Complacency Is Status Quo | Reject It
Playing pin-the-tail on your political opponent over this issue while mischaracterizing their intentions and describing them in the worst moral light has been the noisy tone around this debate that I reject.
Without a consistent commitment to innovation, accountability, and better ways to measure both, complacency sets in — and so does the exodus. If a teacher or administrator consistently underperforms, the solution isn’t more funding or a promotion — it’s termination.
Because in the real world, competition matters. Competition is, most often, healthy and in the real world, when service providers are not meeting needs or expectations — consumers and parents vote with their feet.

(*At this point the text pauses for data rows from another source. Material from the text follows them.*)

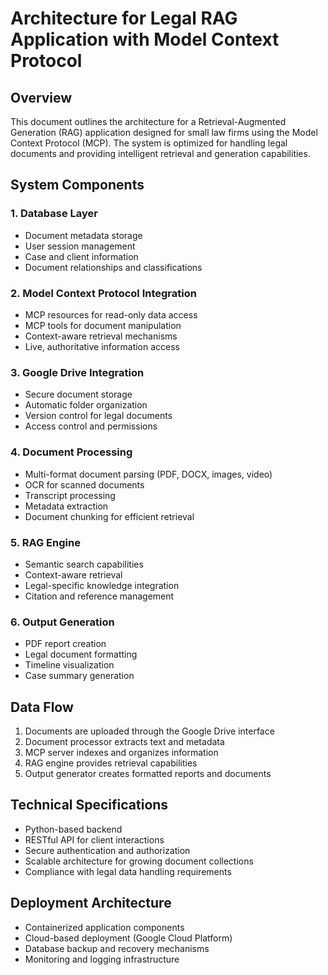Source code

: # Architecture for Legal RAG Application with Model Context Protocol

## Overview
This document outlines the architecture for a Retrieval-Augmented Generation (RAG) application designed for small law firms using the Model Context Protocol (MCP). The system is optimized for handling legal documents and providing intelligent retrieval and generation capabilities.

## System Components

### 1. Database Layer
- Document metadata storage
- User session management
- Case and client information
- Document relationships and classifications

### 2. Model Context Protocol Integration
- MCP resources for read-only data access
- MCP tools for document manipulation
- Context-aware retrieval mechanisms
- Live, authoritative information access

### 3. Google Drive Integration
- Secure document storage
- Automatic folder organization
- Version control for legal documents
- Access control and permissions

### 4. Document Processing
- Multi-format document parsing (PDF, DOCX, images, video)
- OCR for scanned documents
- Transcript processing
- Metadata extraction
- Document chunking for efficient retrieval

### 5. RAG Engine
- Semantic search capabilities
- Context-aware retrieval
- Legal-specific knowledge integration
- Citation and reference management

### 6. Output Generation
- PDF report creation
- Legal document formatting
- Timeline visualization
- Case summary generation

## Data Flow

1. Documents are uploaded through the Google Drive interface
2. Document processor extracts text and metadata
3. MCP server indexes and organizes information
4. RAG engine provides retrieval capabilities
5. Output generator creates formatted reports and documents

## Technical Specifications

- Python-based backend
- RESTful API for client interactions
- Secure authentication and authorization
- Scalable architecture for growing document collections
- Compliance with legal data handling requirements

## Deployment Architecture

- Containerized application components
- Cloud-based deployment (Google Cloud Platform)
- Database backup and recovery mechanisms
- Monitoring and logging infrastructure
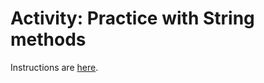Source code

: # Activity: Practice with String methods

Instructions are [here](https://docs.google.com/document/d/14CztrThP3osdQ5kYVDVxscpGVbPgDbzngah-a0D2mfw/edit#).
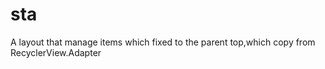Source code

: # sta
A layout that manage items which fixed to the parent top,which copy from RecyclerView.Adapter
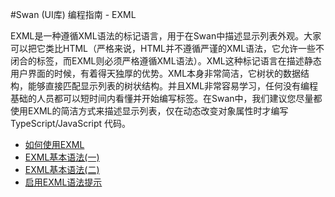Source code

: #Swan (UI库) 编程指南 - EXML

EXML是一种遵循XML语法的标记语言，用于在Swan中描述显示列表外观。大家可以把它类比HTML（严格来说，HTML并不遵循严谨的XML语法，它允许一些不闭合的标签，而EXML则必须严格遵循XML语法）。XML这种标记语言在描述静态用户界面的时候，有着得天独厚的优势。XML本身非常简洁，它树状的数据结构，能够直接匹配显示列表的树状结构。并且XML非常容易学习，任何没有编程基础的人员都可以短时间内看懂并开始编写标签。在Swan中，我们建议您尽量都使用EXML的简洁方式来描述显示列表，仅在动态改变对象属性时才编写TypeScript/JavaScript 代码。

* [如何使用EXML](3-1-use-exml.md)
* [EXML基本语法(一)](3-2-exml-syntax-1.md)
* [EXML基本语法(二)](3-2-exml-syntax-2.md)
* [启用EXML语法提示](3-4-exml-auto-complete.md)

Opportunity Scholarships are not a verdict on public education. They’re a bet that families, given real options, will choose what actually serves their children — and a bet that if we make our public schools excellent and well-managed, that bet mostly comes back in the public system’s favor. The way to win that bet isn’t to block the door. It’s to make sure nobody wants to walk out of it.
Latisha Grady is the 2026 (R) candidate for North Carolina General Assembly, House District 18.